**PROBLEM DETAILS**. Give the lines again exactly as they appear below, from the line with "Migliora la visibilità" to the line with "Leidschendam Voorburg brengt", both included, and only those lines. Leave every picture out.
##########
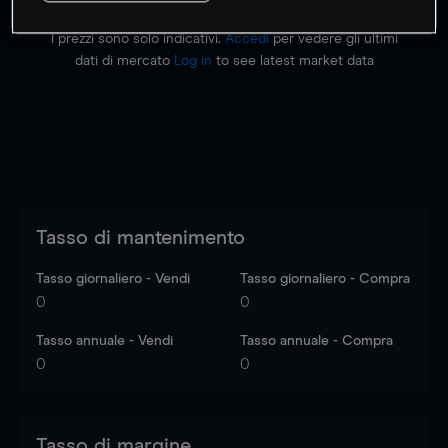
I prezzi sono solo indicativi.
Accedi
per vedere gli ultimi
dati di mercato
Log in
to see latest market data
Tasso di mantenimento
Tasso giornaliero - Vendi
Tasso giornaliero - Compra
0
0
Tasso annuale - Vendi
Tasso annuale - Compra
0
0
Tasso di margine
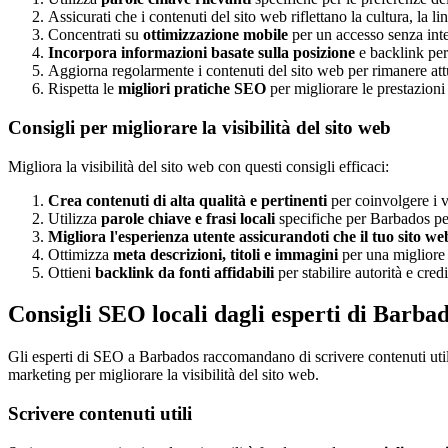
Assicurati che i contenuti del sito web riflettano la cultura, la li
Concentrati su
ottimizzazione mobile
per un accesso senza inter
Incorpora informazioni basate sulla posizione
e backlink pert
Aggiorna regolarmente i contenuti del sito web per rimanere attua
Rispetta le
migliori pratiche SEO
per migliorare le prestazioni 
Consigli per migliorare la visibilità del sito web
Migliora la visibilità del sito web con questi consigli efficaci:
Crea contenuti di alta qualità e pertinenti
per coinvolgere i vi
Utilizza
parole chiave e frasi locali
specifiche per Barbados per
Migliora l'esperienza utente assicurandoti che il tuo sito we
Ottimizza
meta descrizioni, titoli e immagini
per una migliore v
Ottieni
backlink da fonti affidabili
per stabilire autorità e credib
Consigli SEO locali dagli esperti di Barba
Gli esperti di SEO a Barbados raccomandano di scrivere contenuti utili 
marketing per migliorare la visibilità del sito web.
Scrivere contenuti utili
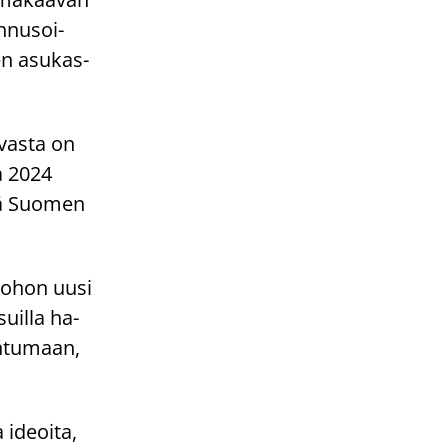
en­nusoi­
en asu­kas­
­vas­ta on
na 2024
s­sä Suo­men
u, johon uusi
­suil­la ha­
n­tu­maan,
a ideoi­ta,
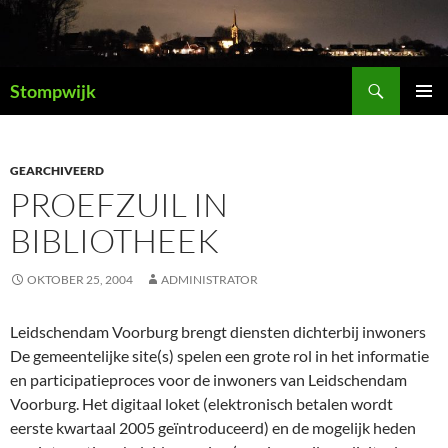
Ga
naar
de
Zoeken
inhoud
Stompwijk
PRIMAI
MENU
GEARCHIVEERD
PROEFZUIL IN
BIBLIOTHEEK
OKTOBER 25, 2004
ADMINISTRATOR
Leidschendam Voorburg brengt diensten dichterbij inwoners
De gemeentelijke site(s) spelen een grote rol in het informatie
en participatieproces voor de inwoners van Leidschendam
Voorburg. Het digitaal loket (elektronisch betalen wordt
eerste kwartaal 2005 geïntroduceerd) en de mogelijk heden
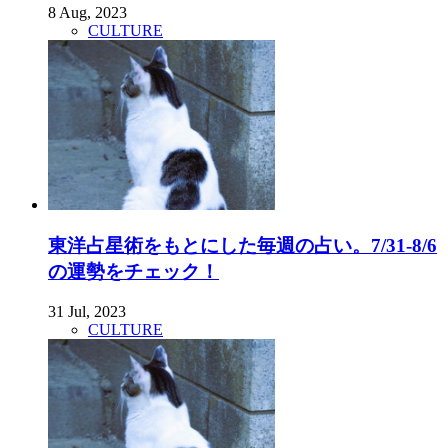
8 Aug, 2023
CULTURE
東洋占星術をもとにした毎週の占い。7/31-8/6
の運勢をチェック！
31 Jul, 2023
CULTURE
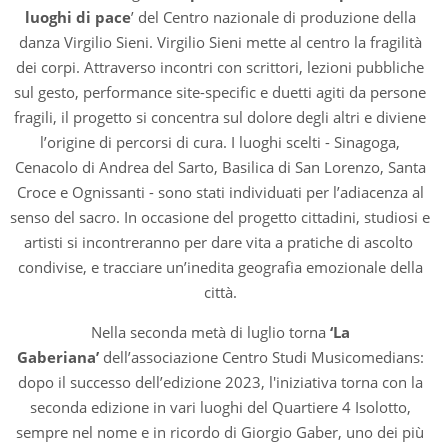
luoghi di pace
’ del Centro nazionale di produzione della
danza Virgilio Sieni. Virgilio Sieni mette al centro la fragilità
dei corpi. Attraverso incontri con scrittori, lezioni pubbliche
sul gesto, performance site-specific e duetti agiti da persone
fragili, il progetto si concentra sul dolore degli altri e diviene
l’origine di percorsi di cura. I luoghi scelti - Sinagoga,
Cenacolo di Andrea del Sarto, Basilica di San Lorenzo, Santa
Croce e Ognissanti - sono stati individuati per l’adiacenza al
senso del sacro. In occasione del progetto cittadini, studiosi e
artisti si incontreranno per dare vita a pratiche di ascolto
condivise, e tracciare un’inedita geografia emozionale della
città.
Nella seconda metà di luglio torna
‘La
Gaberiana’
dell’associazione Centro Studi Musicomedians:
dopo il successo dell’edizione 2023, l'iniziativa torna con la
seconda edizione in vari luoghi del Quartiere 4 Isolotto,
sempre nel nome e in ricordo di Giorgio Gaber, uno dei più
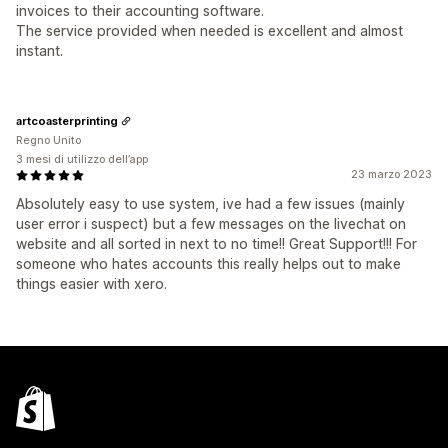
invoices to their accounting software.
The service provided when needed is excellent and almost
instant.
artcoasterprinting
Regno Unito
3 mesi di utilizzo dell’app
23 marzo 2023
Absolutely easy to use system, ive had a few issues (mainly
user error i suspect) but a few messages on the livechat on
website and all sorted in next to no time!! Great Support!!! For
someone who hates accounts this really helps out to make
things easier with xero.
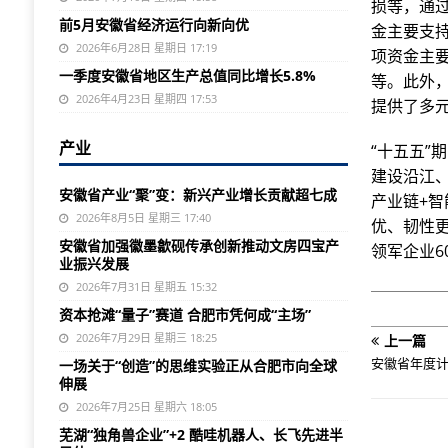
损等，通
前5月安徽省经济运行向新向优
金主要支
2026年6月28日 星期日 17:19
项资金主
一季度安徽省地区生产总值同比增长5.8%
等。此外
2026年4月23日 星期四 17:53
提供了多
产业
“十五五
建设沿江、
安徽省产业“聚”变：新兴产业增长贡献超七成
产业链+智
2026年8月5日 星期三 17:40
优、韧性更
安徽省加强徽墨歙砚传承创新推动文房四宝产
领军企业6
业振兴发展
2026年7月31日 星期五 15:32
资本抢滩“量子”赛道 合肥市凭何成“主场”
2026年7月29日 星期三 18:25
上一篇
安徽省年度
一场关于“创造”的思维实验正从合肥市向全球
伸展
2026年7月25日 星期六 18:05
芜湖“独角兽企业”+2 酷哇机器人、长飞先进半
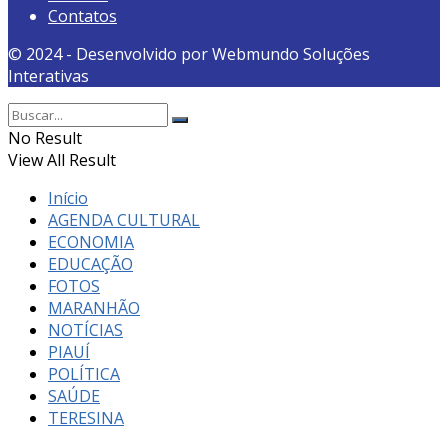
Contatos
© 2024 - Desenvolvido por Webmundo Soluções
Interativas
No Result
View All Result
Início
AGENDA CULTURAL
ECONOMIA
EDUCAÇÃO
FOTOS
MARANHÃO
NOTÍCIAS
PIAUÍ
POLÍTICA
SAÚDE
TERESINA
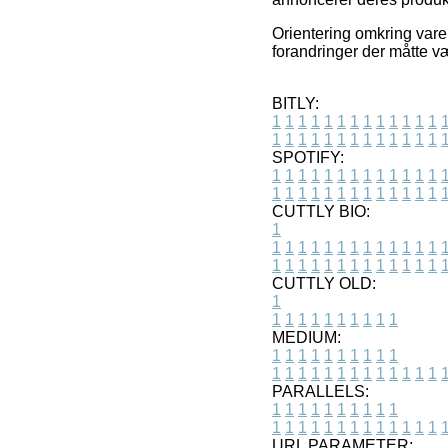
Orientering omkring varer
forandringer der måtte v
BITLY:
1
1
1
1
1
1
1
1
1
1
1
1
1
1
1
1
1
1
1
1
1
1
1
1
1
1
SPOTIFY:
1
1
1
1
1
1
1
1
1
1
1
1
1
1
1
1
1
1
1
1
1
1
1
1
1
1
CUTTLY BIO:
1
1
1
1
1
1
1
1
1
1
1
1
1
1
1
1
1
1
1
1
1
1
1
1
1
1
1
CUTTLY OLD:
1
1
1
1
1
1
1
1
1
1
1
MEDIUM:
1
1
1
1
1
1
1
1
1
1
1
1
1
1
1
1
1
1
1
1
1
1
1
PARALLELS:
1
1
1
1
1
1
1
1
1
1
1
1
1
1
1
1
1
1
1
1
1
1
1
URL PARAMETER:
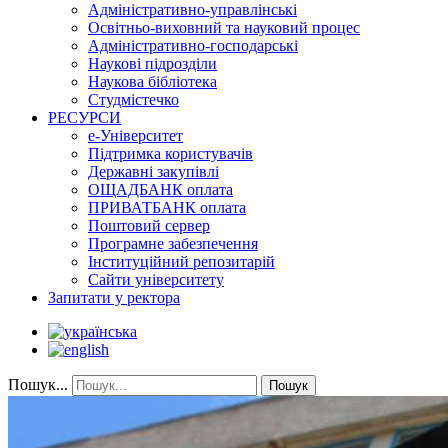
Адміністративно-управлінські
Освітньо-виховний та науковий процес
Адміністративно-господарські
Наукові підрозділи
Наукова бібліотека
Студмістечко
РЕСУРСИ
е-Університет
Підтримка користувачів
Державні закупівлі
ОЩАДБАНК оплата
ПРИВАТБАНК оплата
Поштовий сервер
Програмне забезпечення
Інституційний репозитарій
Сайти університету
Запитати у ректора
Пошук...
Пошук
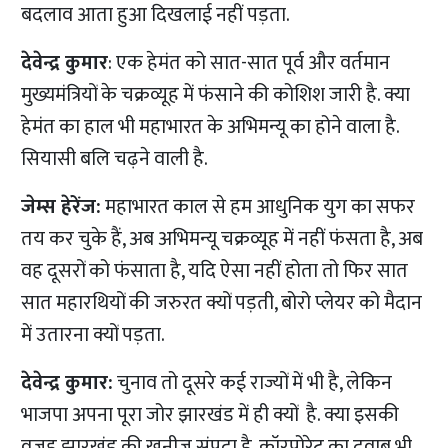
बदलाव आता हुआ दिखलाई नहीं पड़ता.
देवेन्द्र कुमार
: एक हेमंत को सात-सात पूर्व और वर्तमान
मुख्यमंत्रियों के चक्रव्यूह में फंसाने की कोशिश जारी है. क्या
हेमंत का हाल भी महाभारत के अभिमन्यू का होने वाला है.
सियासी बलि चढ़ने वाली है.
जेम्स हेरेंज:
महाभारत काल से हम आधुनिक युग का सफर
तय कर चुके हैं, अब अभिमन्यू चक्रव्यूह में नहीं फंसता है, अब
वह दूसरों को फंसाता है, यदि ऐसा नहीं होता तो फिर सात
सात महारथियों की जरुरत क्यों पड़ती, बोरो प्लेयर को मैदान
में उतारना क्यों पड़ता.
देवेन्द्र कुमार:
चुनाव तो दूसरे कई राज्यों में भी है, लेकिन
भाजपा अपना पूरा जोर झारखंड में ही क्यों है. क्या इसकी
वजह झारखंड की खनीज संपदा है, कॉरपोरेट का दवाब भी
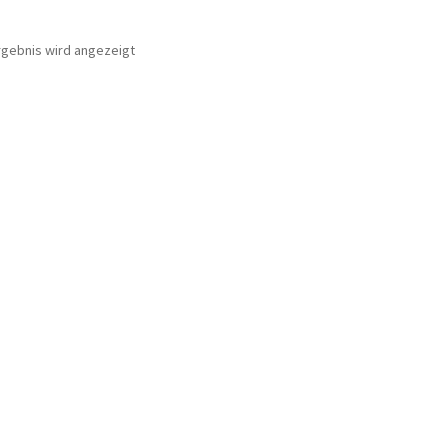
rgebnis wird angezeigt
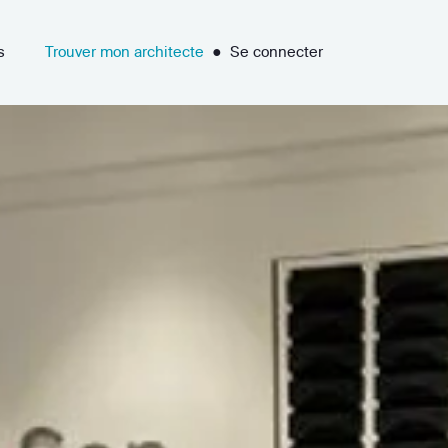
s
Trouver mon architecte
●
Se connecter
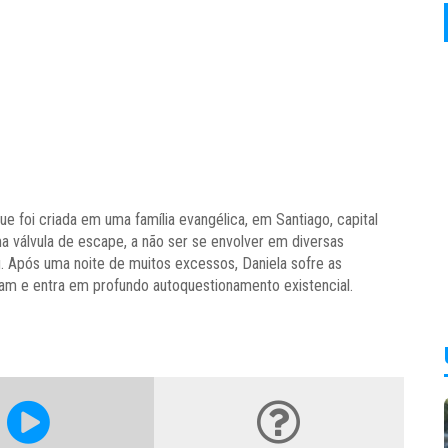
ue foi criada em uma família evangélica, em Santiago, capital
ma válvula de escape, a não ser se envolver em diversas
g. Após uma noite de muitos excessos, Daniela sofre as
am e entra em profundo autoquestionamento existencial.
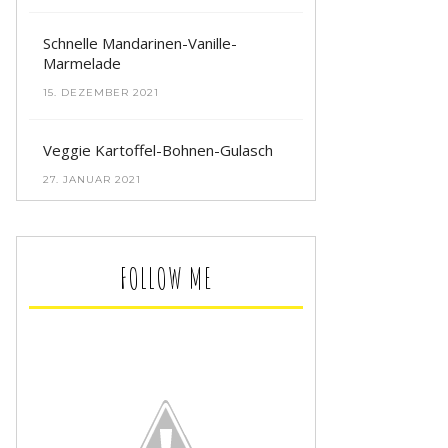
Schnelle Mandarinen-Vanille-
Marmelade
15. DEZEMBER 2021
Veggie Kartoffel-Bohnen-Gulasch
27. JANUAR 2021
FOLLOW ME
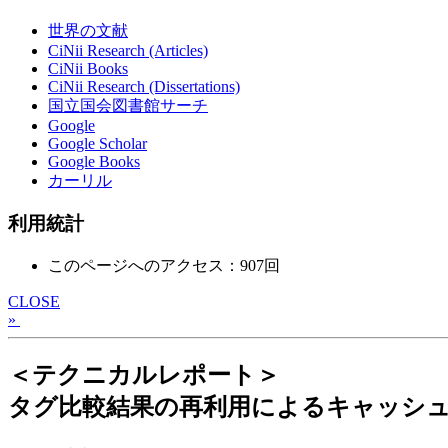
世界の文献
CiNii Research (Articles)
CiNii Books
CiNii Research (Dissertations)
国立国会図書館サーチ
Google
Google Scholar
Google Books
カーリル
利用統計
このページへのアクセス：907回
CLOSE
»
＜テクニカルレポート＞
タグ比較結果の再利用によるキャッシ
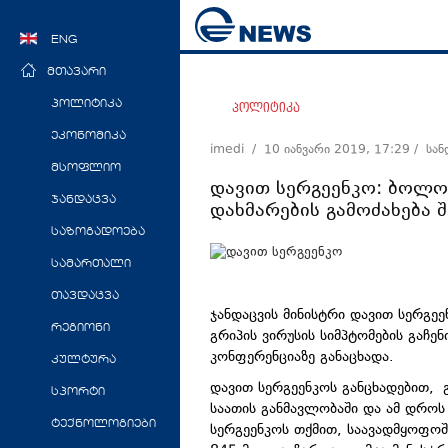
ENG
მთავარი
პოლიტიკა
პოლიტიკა
ეკონომიკა
imedi /
10 იანვარი 2019, 17:29
/ სა
მსოფლიო
დავით სერგეენკო: ბოლო
ჯანდაცვა
დახმარების გამოძახება 
საზოგადოება
სამართალი
თავდაცვა
ჯანდაცვის მინისტრი დავით სერგე
რეგიონი
გრიპის ვირუსის სიმპტომების გაჩენი
კონფერენციაზე განაცხადა.
კულტურა
დავით სერგეენკოს განცხადებით, გ
სპორტი
საათის განმავლობაში და ამ დროს
ტექნოლოგიები
სერგეენკოს თქმით, საავადმყოფო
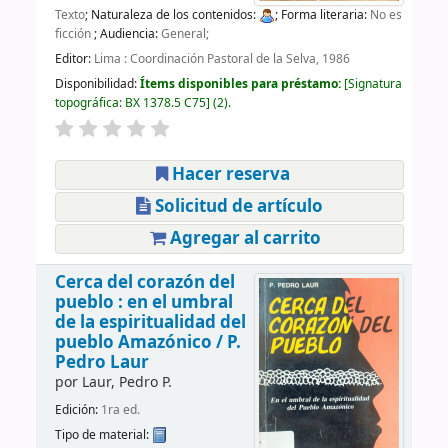
Texto
; Naturaleza de los contenidos:
; Forma literaria:
No es
ficción
; Audiencia:
General;
Editor:
Lima : Coordinación Pastoral de la Selva, 1986
Disponibilidad:
Ítems disponibles para préstamo:
Signatura
topográfica:
BX 1378.5 C75
(2).
Hacer reserva
Solicitud de artículo
Agregar al carrito
Cerca del corazón del
pueblo : en el umbral
de la espiritualidad del
pueblo Amazónico /
P.
Pedro Laur
por
Laur, Pedro P.
Edición:
1ra ed.
Tipo de material:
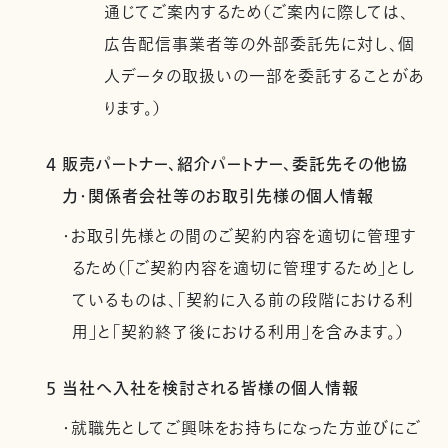
通じてご案内するため（ご案内に際しては、
広告配信事業者等の外部委託先に対し、個
人データの取扱いの一部を委託することがあ
ります。）
4 販売パートナー、紹介パートナー、委託先その他協
力・関係者会社等のお取引先様の個人情報
・お取引先様との間のご契約内容を適切に管理す
るため（「ご契約内容を適切に管理するため」とし
ているものは、「契約に入る前の段階における利
用」と「契約終了後における利用」を含みます。）
5 当社へ入社を検討される皆様の個人情報
・就職先としてご興味をお持ちになった方並びにご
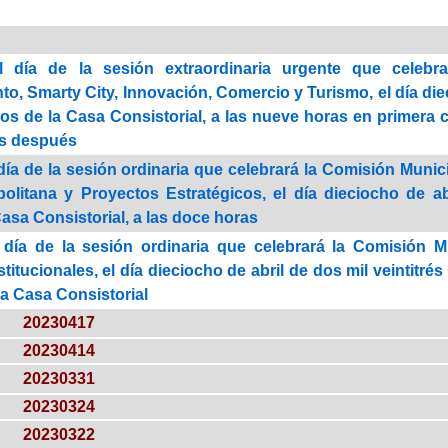
l día de la sesión extraordinaria urgente que celebr
, Smarty City, Innovación, Comercio y Turismo, el día dieci
os de la Casa Consistorial, a las nueve horas en primera
os después
día de la sesión ordinaria que celebrará la Comisión Munic
politana y Proyectos Estratégicos, el día dieciocho de ab
asa Consistorial, a las doce horas
 día de la sesión ordinaria que celebrará la Comisión M
titucionales, el día dieciocho de abril de dos mil veintitré
la Casa Consistorial
20230417
20230414
20230331
20230324
20230322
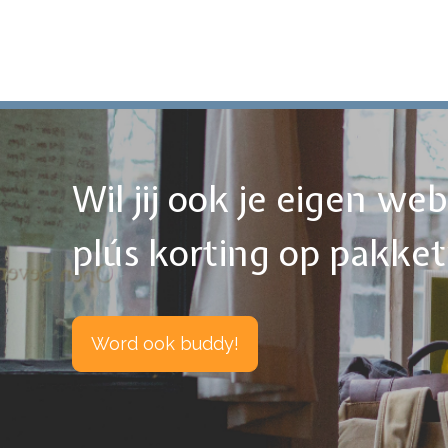
Wil jij ook je eigen w
plús korting op pakke
Word ook buddy!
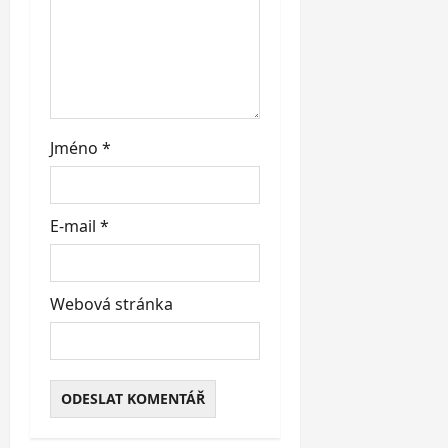
Jméno
*
E-mail
*
Webová stránka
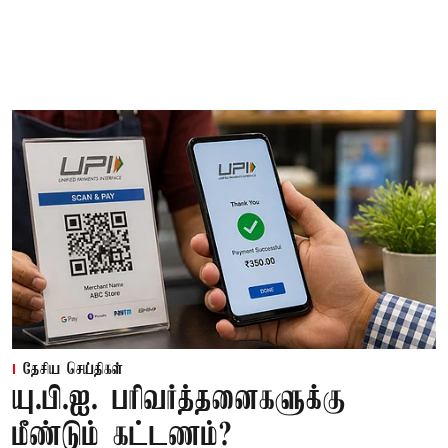
தேசிய செய்திகள்
யு.பி.ஐ. பரிவர்த்தனைகளுக்கு
மீண்டும் கட்டணம்?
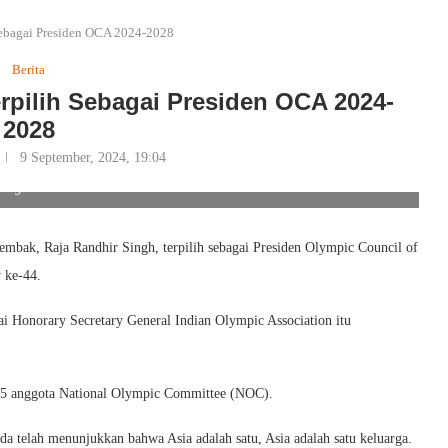
Sebagai Presiden OCA 2024-2028
Berita
rpilih Sebagai Presiden OCA 2024-
2028
9 September, 2024, 19:04
ebagai Presiden OCA 2024-2028. Foto/Ist
mbak, Raja Randhir Singh, terpilih sebagai Presiden Olympic Council of
 ke-44.
i Honorary Secretary General Indian Olympic Association itu
i 45 anggota National Olympic Committee (NOC).
a telah menunjukkan bahwa Asia adalah satu, Asia adalah satu keluarga.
##########
**SOLUTION FOR THIS TASK**.
Migliora la visibilità del sito web con questi consigli efficaci:
Crea contenuti di alta qualità e pertinenti
per coinvolgere i vi
Utilizza
parole chiave e frasi locali
specifiche per Barbados per
Migliora l'esperienza utente assicurandoti che il tuo sito we
Ottimizza
meta descrizioni, titoli e immagini
per una migliore v
Ottieni
backlink da fonti affidabili
per stabilire autorità e credib
Consigli SEO locali dagli esperti di Barba
Gli esperti di SEO a Barbados raccomandano di scrivere contenuti utili 
marketing per migliorare la visibilità del sito web.
Scrivere contenuti utili
en­nusoi­
en asu­kas­
­vas­ta on
na 2024
s­sä Suo­men
u, johon uusi
­suil­la ha­
n­tu­maan,
a ideoi­ta,
Ga
naar
de
Zoeken
inhoud
Stompwijk
PRIMAI
MENU
GEARCHIVEERD
PROEFZUIL IN
BIBLIOTHEEK
OKTOBER 25, 2004
ADMINISTRATOR
Leidschendam Voorburg brengt diensten dichterbij inwoners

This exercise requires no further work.